Report of NHS Sussex (copy attached).
Minutes:
24.1 The item was presented by Garry Money, NHS Sussex Director of Primary Care Commissioning, and by Ellie Coleman, NHS Sussex Senior Manager, Primary Care Commissioning. They were joined online by local dental practitioners Nish Suchak, Chair of East Sussex Dental Committee; Ali Mubarak, Practice Principal Dentist at Eaton Road Dental Practice; and Aisha Asghar, Dental Contract Holder at Goodwood Court Dental Practice. Dr Nicola Lang, Director of Public Health, was also present.
24.2 Mr Money told members that there had been considerable changes since dentistry was last reported to HOSC in January 2024. These included reform to the national dental contract which have improved incentives for dentists to take on NHS work, particularly in terms of complex and urgent care. There has also been more focus on prevention. There are currently 43 NHS dental contracts in Brighton & Hove and there has been an increase in the Units of Dental Activity (UDA) delivered since the last report to HOSC. Ms Coleman added that an Urgent Care Stabilisation Pilot had been run locally. This was successful, with 5 local practices signing up and the pilot has now been extended to non-urgent unscheduled care. Lots of work is ongoing to support the most vulnerable patients, including children in care and care leavers and clinically vulnerable patients. Ms Coleman also outlined preventative work that NHS Sussex has undertaken with the council’s Public Health (PH) teams, targeting the more deprived areas of the city to encourage good oral hygiene including supervised tooth-brushing.

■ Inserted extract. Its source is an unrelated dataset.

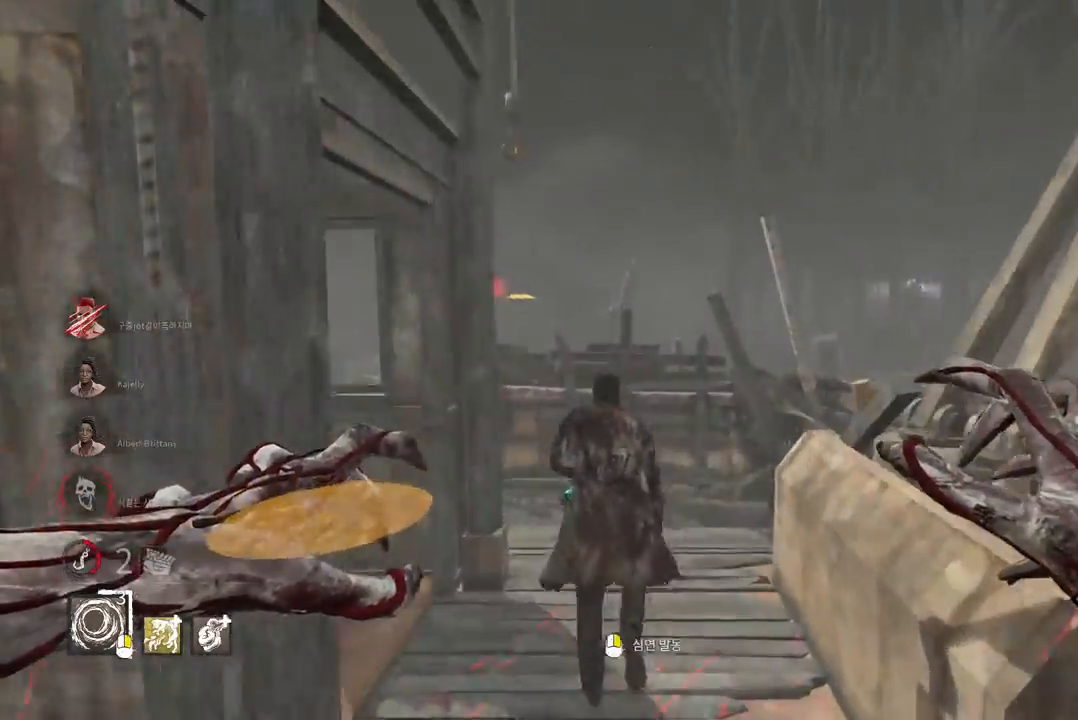
{"keys": ["w"], "mouse": [], "events": []}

Mr Money told members that a ‘golden hello’ scheme had also been introduced to try and attract new dentists to the city. To date this had not been successful, but additional rounds are planned. In summary, dentistry remains a Sussex strategic priority. There has been positive progress in recent months but much more needs to be done.

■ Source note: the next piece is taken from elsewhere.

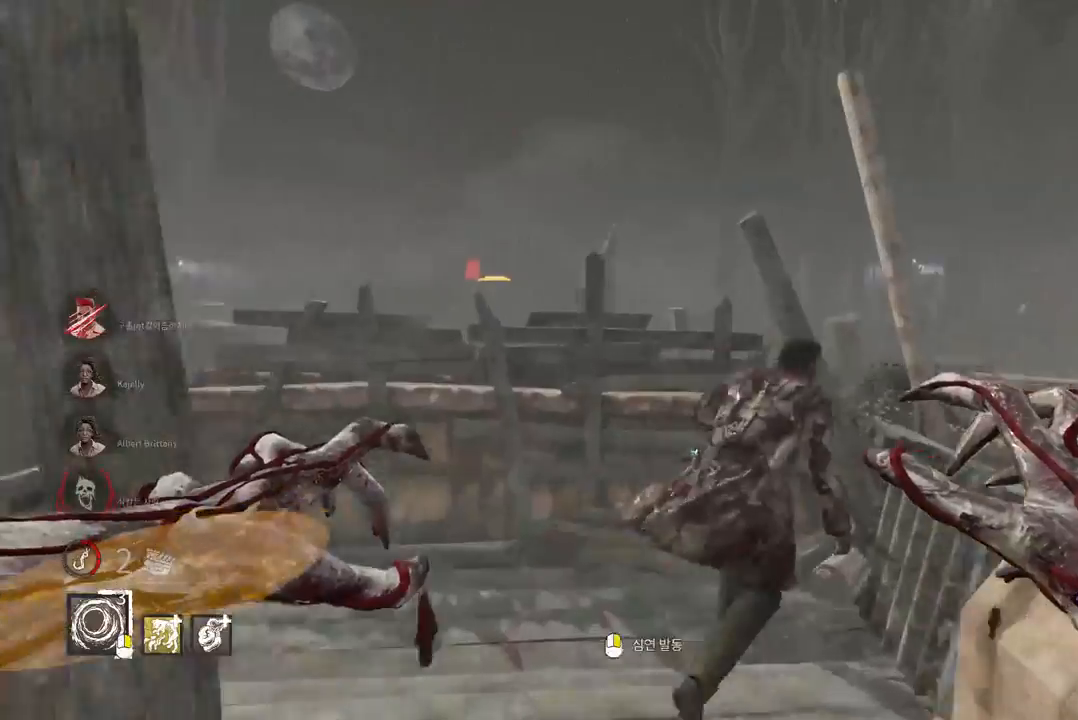
{"keys": [], "mouse": [], "events": [[500, "w", "up"]]}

Mr Suchak told members that NHS Sussex (ICB) commissioners have been much better than the NHS England commissioners who previously had responsibility for dentistry, being particularly open to appreciating the value of prevention. However, it is important to recognise that there has been no additional funding for dentistry and that a new national contract has not been trialled. The increase in urgent care capacity is positive, but to be successful it needs to be accompanied by an increase in routine UDAs. Mr Mubarak added that dentists will not ultimately be able to take on more NHS patients without an increase in funding.
24.3 Cllr Simon asked about consistency of NHS contracting across dental practices, about monitoring of dental lists, and about how NHS capacity is advertised. Mr Money replied that the focus of commissioners is to ensure that the highest possible percentage of Sussex UDA is actually delivered by dental practices. NHS Sussex does not monitor dental lists; how much dental activity practices actually deliver compared to the UDA they are commissioned to deliver is closely monitored by the ICB. If practices have capacity to take on additional NHS patients, this is advertised via the NHS website. However, commissioners recognise that public feedback on the accessibility of the website is mixed.

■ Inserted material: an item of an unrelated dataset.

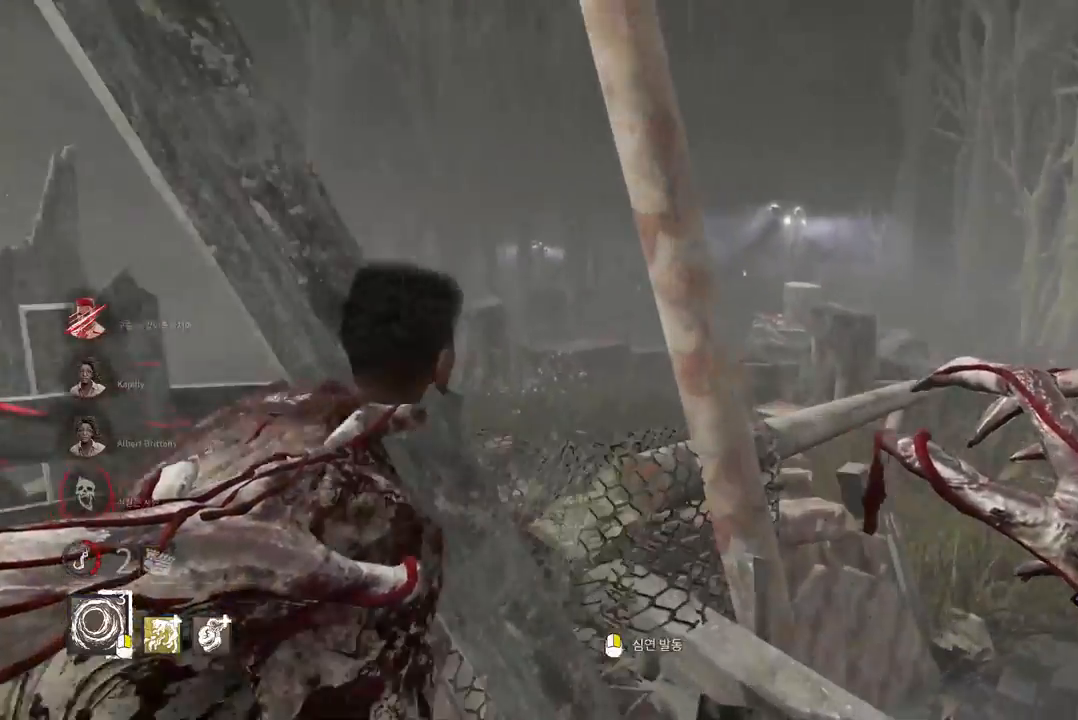
{"keys": [], "mouse": [], "events": []}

24.4 Geoffrey Bowden commented that dentistry remains one of the most common issues that people contact Healthwatch about. Access may have improved but it is still far from adequate, and only wealthy people who can afford to pay private fees really have proper access to dental services. Mr Money responded that these were valid points, but it does need to be recognised that the ICB has to work with the budget it has. Mr Suchak added that he would love to treat more NHS patients, but this has to be paid for – or preventative services that reduce demand for treatment need to be funded.
24.5 Cllr Goldsmith asked why the golden handshake scheme had not proven successful. Mr Money replied that it was unclear, but the high cost of living in the city and the often poor condition of dental estates were likely to be factors. Mr Suchak added that young dentists have very high student debt and need to earn decent money; even with golden hellos, private practice is more attractive than NHS work.
24.6 Mary Davies commented that the Older People’s Council hears stories of older people struggling to register with or being de-listed by dentists. Mr Money replied that he acknowledged the issue of registration. This may be particularly confusing for older people who remember a time when dentists ran true dental lists. The current contract does not support dental lists, but recent tweaks to incentivise dentists to offer more lengthy courses of treatment which may provide some continuity of care. Ms Coleman added that there is a care home pilot which supports dentists to visit care homes. This is something that dentists used to do some years ago, but this type of activity is not supported by the current contract.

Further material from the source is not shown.